La critique [evene]

Mathieu Laviolette-Slanka

Cinq danseurs, deux hommes et trois femmes, investissent le plateau nu et blanc pour le transformer en champ de bataille plastique. Cinq caractères progressivement amenés et définis sous nos yeux tout au long du spectacle pour manifester jusqu’à l’orgasme, jusqu’au sacrifice également, le danger d’un comportement calqué sur l’autre – qu’il soit groupe (la société) ou individuel (l’ami, l’amant).
La pulsion animale, voilà le moteur de ‘Singular Sensation’, spectacle engagé qui tient tout autant de la performance que du travail de la matière. Ca gicle, ça tache les murs, les corps se tordent et se chevauchent, copulations simulées pour échapper à une solitude qui plane comme une menace fatale. Un faux héros aux atours de Superman devient la marionnette de ses fans et finit loqueteux, figure tutélaire ramenée au rang de poussière en quelques portés. Gestes répétés jusqu’à la nausée, rires frénétiques et cris jappés forment une atmosphère de plus en plus oppressante, englobée dans une bande-son pour le moins expérimentale. Les danseurs mutilés glissent, s’éloignent et se retrouvent : difficulté de se construire en tant qu’être autonome, difficulté de penser, de vivre seul.

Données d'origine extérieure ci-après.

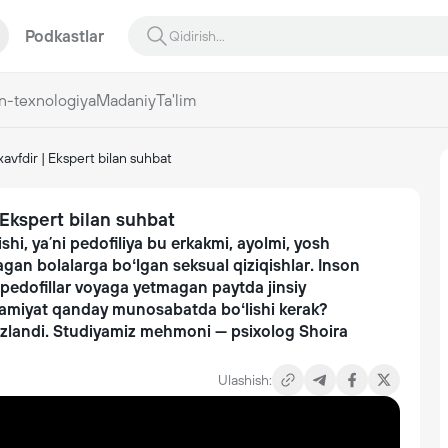
Podkastlar
n-texnologiya
Madaniy
Ta'lim
xavfdir | Ekspert bilan suhbat
| Ekspert bilan suhbat
shi, yaʼni pedofiliya bu erkakmi, ayolmi, yosh
agan bolalarga boʻlgan seksual qiziqishlar. Inson
 pedofillar voyaga yetmagan paytda jinsiy
 Jamiyat qanday munosabatda boʻlishi kerak?
uzlandi. Studiyamiz mehmoni —
psixolog Shoira
Ulashish:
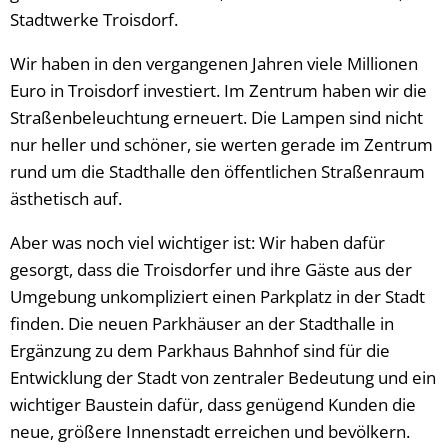
Stadtwerke Troisdorf.
Wir haben in den vergangenen Jahren viele Millionen
Euro in Troisdorf investiert. Im Zentrum haben wir die
Straßenbeleuchtung erneuert. Die Lampen sind nicht
nur heller und schöner, sie werten gerade im Zentrum
rund um die Stadthalle den öffentlichen Straßenraum
ästhetisch auf.
Aber was noch viel wichtiger ist: Wir haben dafür
gesorgt, dass die Troisdorfer und ihre Gäste aus der
Umgebung unkompliziert einen Parkplatz in der Stadt
finden. Die neuen Parkhäuser an der Stadthalle in
Ergänzung zu dem Parkhaus Bahnhof sind für die
Entwicklung der Stadt von zentraler Bedeutung und ein
wichtiger Baustein dafür, dass genügend Kunden die
neue, größere Innenstadt erreichen und bevölkern.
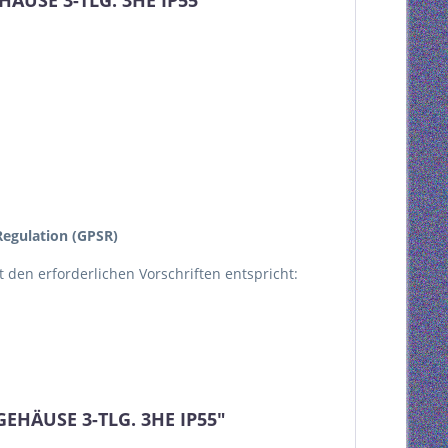
HÄUSE 3-TLG. 3HE IP55"
egulation (GPSR)
kt den erforderlichen Vorschriften entspricht:
GEHÄUSE 3-TLG. 3HE IP55"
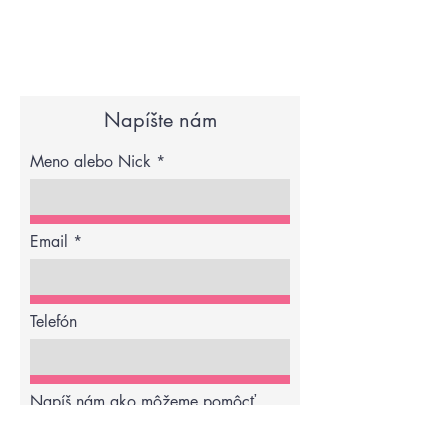
Napíšte nám
Meno alebo Nick
Email
Telefón
Napíš nám ako môžeme pomôcť,
poradiť...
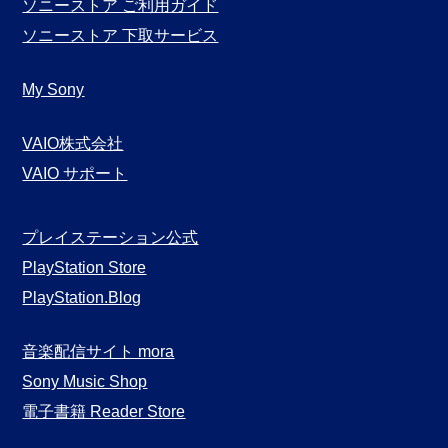
ソニーストア ご利用ガイド
ソニーストア 下取サービス
My Sony
VAIO株式会社
VAIO サポート
プレイステーション公式
PlayStation Store
PlayStation.Blog
音楽配信サイト mora
Sony Music Shop
電子書籍 Reader Store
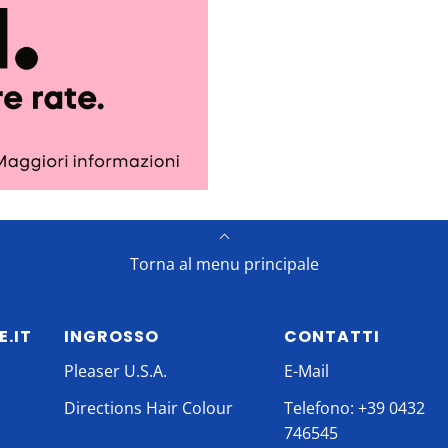
Torna al menu principale
E.IT
INGROSSO
CONTATTI
Pleaser U.S.A.
E-Mail
Directions Hair Colour
Telefono: +39 0432
746545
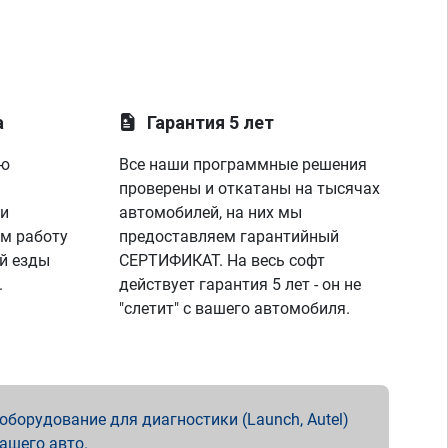
а
Гарантия 5 лет
ую
Все наши программные решения
проверены и откатаны на тысячах
 и
автомобилей, на них мы
м работу
предоставляем гарантийный
й езды
СЕРТИФИКАТ. На весь софт
.
действует гарантия 5 лет - он не
"слетит" с вашего автомобиля.
борудование для диагностики (Launch, Autel)
вашего авто.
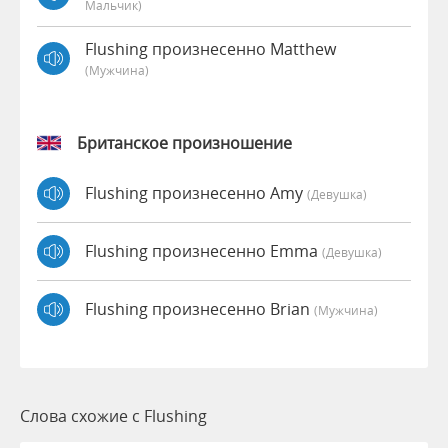
Мальчик)
Flushing произнесенно Matthew
(мужчина)
Британское произношение
Flushing произнесенно Amy
(девушка)
Flushing произнесенно Emma
(девушка)
Flushing произнесенно Brian
(мужчина)
Слова схожие с Flushing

On pourrait croire que tout ce mouvement purge le spectacle de sa substance. Bien malin d’ailleurs celui qui pourra mettre des mots sur la sensation très particulière qui vous envahit au fur et à mesure, décuplant l’horreur de certains gestes comme le ridicule de certaines situations. Les scènes se mêlent en tout gélatineux, agressif, dont on ressort éclaboussé et l’esprit sonné. A défaut d’avoir pensé, on est ému. A chacun d’y mettre ses propres mots.